Search code examples
dbt

Use dbt to load JSON files into staging


Is it possible to use dbt to copy data from files into the database?

I've got some files as data sources and I would like to load them into an staging layer before starting to process them.

Something such as this command in postgresql:

COPY staging.test (json_content) from 'C:\tmp\46002.json' 

But as far as I see in the documentation, the models require a SELECT statement and the COPY statement fails when running dbt run


Solution

  • From raw local files? No.

    Your two dbt direct data options are:

    1. Load some size limited datasets via dbt seeds which only supports csv's currently.
    2. load data from cloud hosted storage like s3 buckets via external-tables.
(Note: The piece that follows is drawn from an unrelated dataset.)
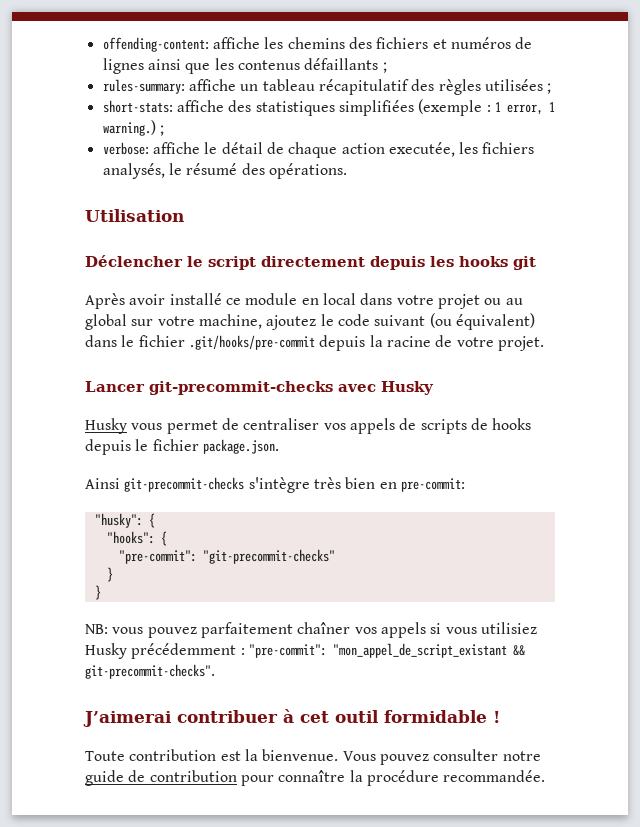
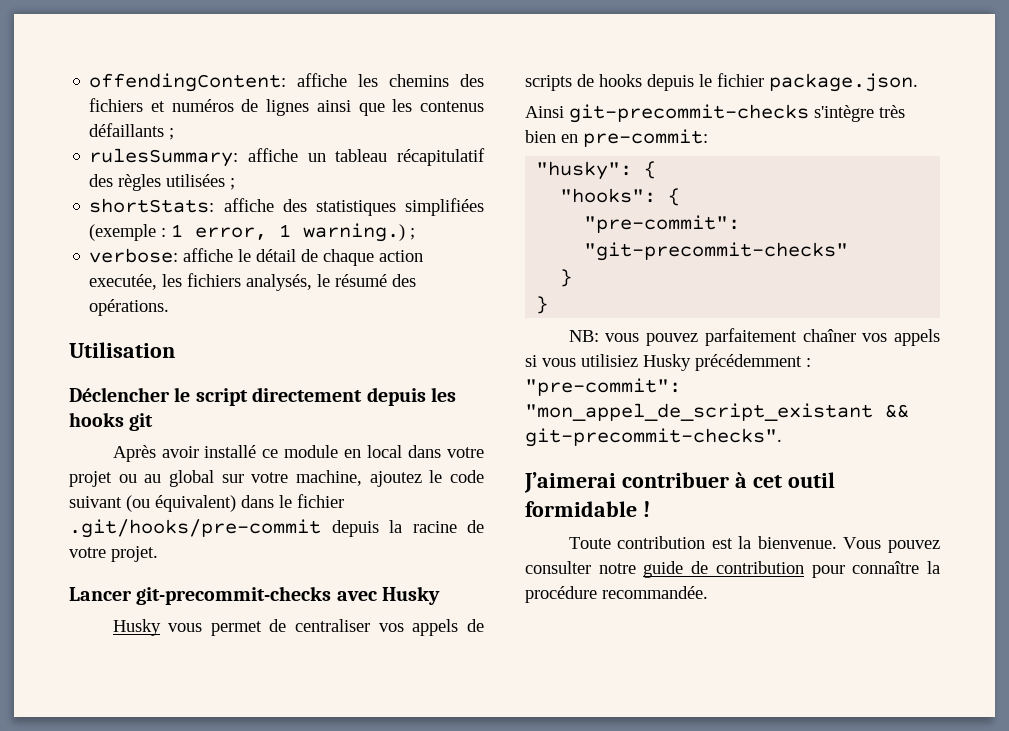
[102,37,209,52] offending-content: -> [89,73,287,92] offendingContent:
[102,79,185,94] rules-summary: -> [89,148,239,167] rulesSummary:
[102,100,173,113] short-stats: -> [89,198,215,213] shortStats:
    This is the best resource to explain why this application doesn't attempt to support the EL part of the ELT (Extract-Load-Transformation) process:

    What is dbt - dbtLabs Blog

    Without getting into tool recommendation, you'll need an additional component to your data stack to handle the extraction process for you. dbt presumes the data has been loaded into a "pre-processing" or "raw" area of your warehouse generally following Lewis Gavin's excellent architecture here:

    How to architect the perfect Data Warehouse - Lewis Gavin


    Edit: Additional notes on the seed data - currently comma separated is the only format supported. Some discussion in this issue about extending that to other delimiters and escape formats.

    No current support for seeding json files. Also under discussion.